▶ What to produce
Could you give again exactly, and only, the lines from the one holding "index mcp: (401, 377)" through the end of the data, both ends included, with pictures left out?

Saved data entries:
--

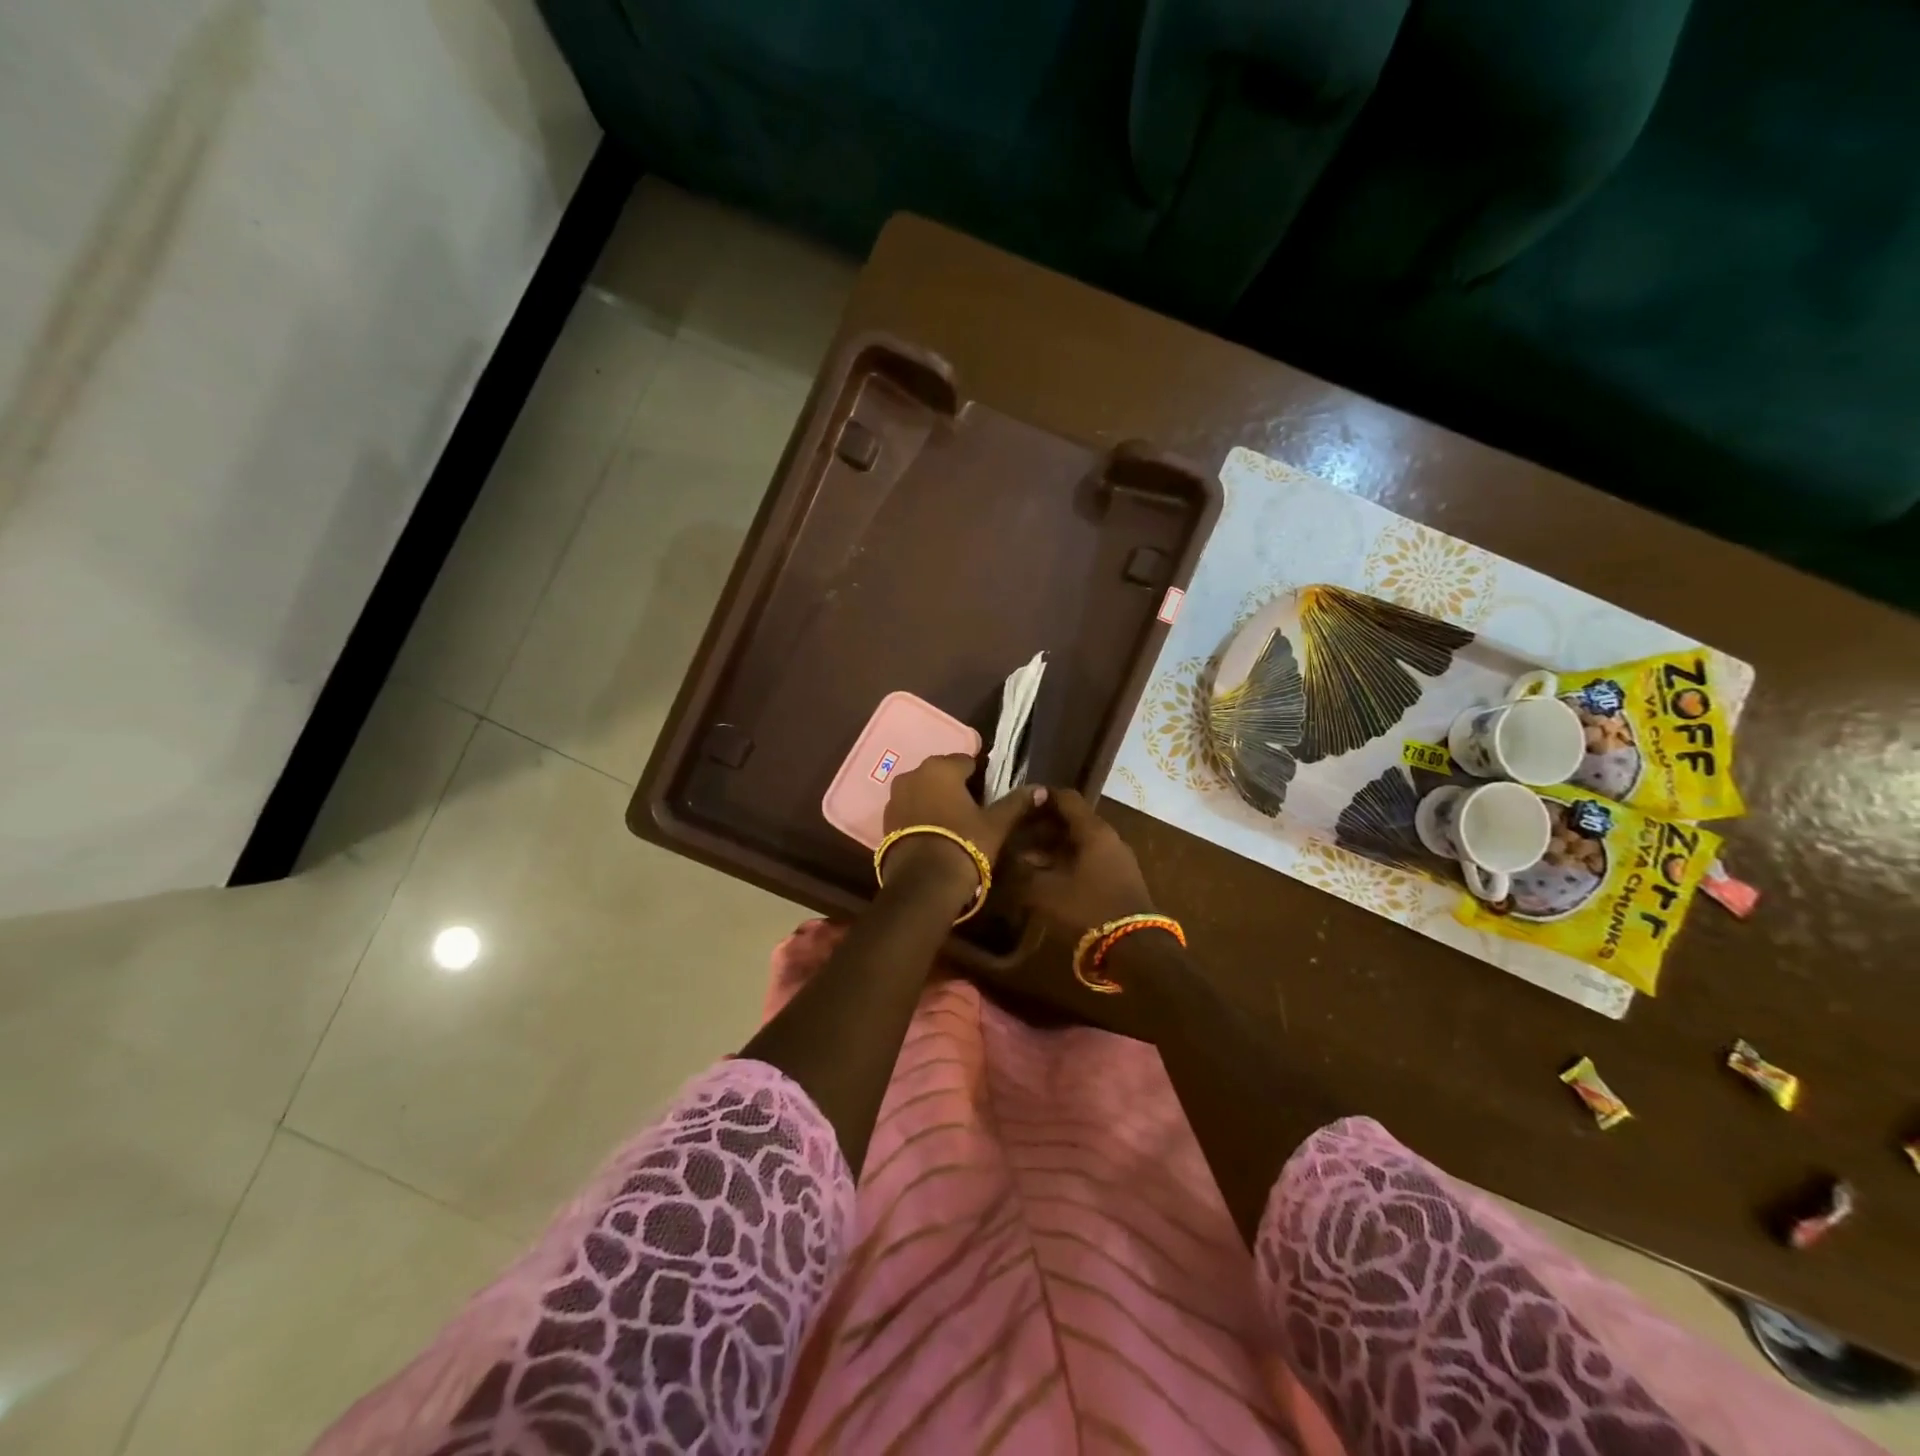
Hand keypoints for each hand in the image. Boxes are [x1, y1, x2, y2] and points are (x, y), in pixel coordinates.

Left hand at [880, 754, 1043, 898]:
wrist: (923, 883)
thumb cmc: (964, 844)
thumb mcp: (996, 824)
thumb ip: (1016, 803)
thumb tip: (1040, 789)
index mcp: (941, 767)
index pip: (966, 761)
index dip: (979, 777)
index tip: (988, 795)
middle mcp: (913, 774)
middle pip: (941, 774)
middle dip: (955, 786)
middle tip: (973, 810)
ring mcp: (895, 797)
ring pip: (922, 791)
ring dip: (935, 800)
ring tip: (952, 824)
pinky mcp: (885, 820)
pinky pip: (909, 809)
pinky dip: (920, 815)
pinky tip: (933, 834)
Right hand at [1010, 788, 1153, 934]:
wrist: (1136, 946)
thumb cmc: (1088, 908)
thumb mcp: (1045, 892)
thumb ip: (1024, 872)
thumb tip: (1011, 860)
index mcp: (1093, 831)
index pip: (1067, 798)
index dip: (1042, 798)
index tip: (1020, 803)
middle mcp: (1109, 837)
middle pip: (1074, 820)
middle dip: (1044, 826)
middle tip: (1018, 835)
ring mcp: (1118, 858)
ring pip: (1081, 842)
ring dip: (1055, 847)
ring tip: (1028, 859)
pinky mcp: (1121, 878)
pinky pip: (1091, 859)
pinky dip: (1069, 861)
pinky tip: (1051, 877)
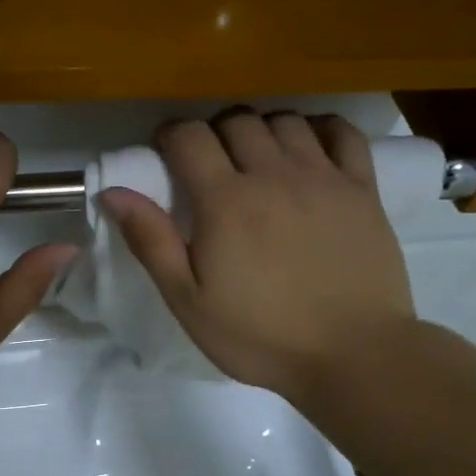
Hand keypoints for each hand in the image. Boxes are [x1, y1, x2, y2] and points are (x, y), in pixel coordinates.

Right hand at [99, 112, 416, 402]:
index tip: (164, 152)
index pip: (189, 137)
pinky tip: (309, 146)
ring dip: (262, 129)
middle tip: (209, 163)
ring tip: (257, 159)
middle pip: (237, 121)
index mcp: (226, 201)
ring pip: (285, 120)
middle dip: (213, 132)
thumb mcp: (190, 301)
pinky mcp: (363, 189)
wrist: (353, 355)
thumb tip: (113, 193)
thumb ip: (151, 242)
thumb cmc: (261, 335)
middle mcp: (274, 175)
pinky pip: (342, 133)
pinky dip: (320, 128)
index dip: (170, 135)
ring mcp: (324, 177)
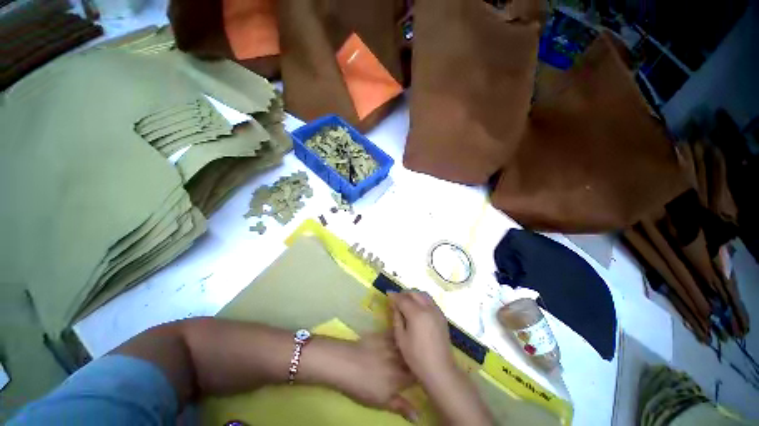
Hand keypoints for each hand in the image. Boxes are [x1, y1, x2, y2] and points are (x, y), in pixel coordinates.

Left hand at [309, 334, 417, 421]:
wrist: (347, 364)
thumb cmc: (363, 387)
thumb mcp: (381, 402)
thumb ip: (401, 406)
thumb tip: (418, 417)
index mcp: (401, 377)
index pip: (417, 376)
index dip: (420, 376)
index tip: (421, 376)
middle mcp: (400, 359)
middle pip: (412, 359)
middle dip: (415, 360)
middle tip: (416, 361)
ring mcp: (391, 345)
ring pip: (405, 345)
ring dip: (409, 347)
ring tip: (411, 346)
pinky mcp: (383, 335)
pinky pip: (395, 334)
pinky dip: (398, 335)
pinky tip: (399, 334)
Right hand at [388, 291, 456, 385]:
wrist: (440, 370)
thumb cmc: (416, 357)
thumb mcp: (401, 338)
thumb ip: (397, 318)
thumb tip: (394, 305)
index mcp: (416, 313)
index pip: (403, 299)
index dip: (394, 296)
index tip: (388, 294)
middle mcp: (428, 308)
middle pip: (414, 293)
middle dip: (404, 293)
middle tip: (397, 299)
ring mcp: (436, 311)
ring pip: (424, 294)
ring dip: (414, 294)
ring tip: (407, 301)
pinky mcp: (442, 316)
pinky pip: (430, 301)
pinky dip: (422, 299)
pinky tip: (418, 308)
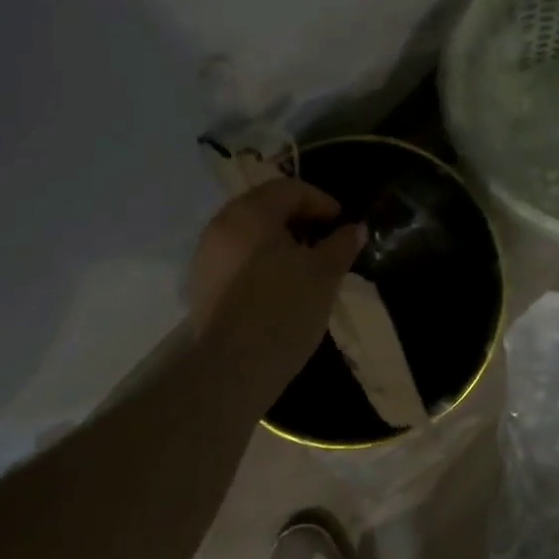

--

▶ Solution below
index mcp: (401, 377)
index pip: (417, 376)
index dip: (420, 376)
index tip: (421, 376)
middle mcp: (400, 359)
middle pip: (412, 359)
middle dip: (415, 360)
middle tip: (416, 361)
ring mcp: (391, 345)
ring pip: (405, 345)
ring dip: (409, 347)
ring tip: (411, 346)
pinky mcp: (383, 335)
pinky pip: (395, 334)
pinky dip: (398, 335)
pinky tip: (399, 334)
Right hand at [388, 291, 456, 385]:
wrist: (440, 370)
thumb cmc: (416, 357)
thumb mcp: (401, 338)
thumb ip: (397, 318)
thumb tip: (394, 305)
index mcp: (416, 313)
index pip: (403, 299)
index dip: (394, 296)
index tip: (388, 294)
middle mcp: (428, 308)
middle pip: (414, 293)
middle dip: (404, 293)
middle tip: (397, 299)
ring mcp: (436, 311)
ring pip: (424, 294)
ring dip: (414, 294)
ring tip: (407, 301)
pinky mcp: (442, 316)
pinky pip: (430, 301)
pinky dip: (422, 299)
pinky tip: (418, 308)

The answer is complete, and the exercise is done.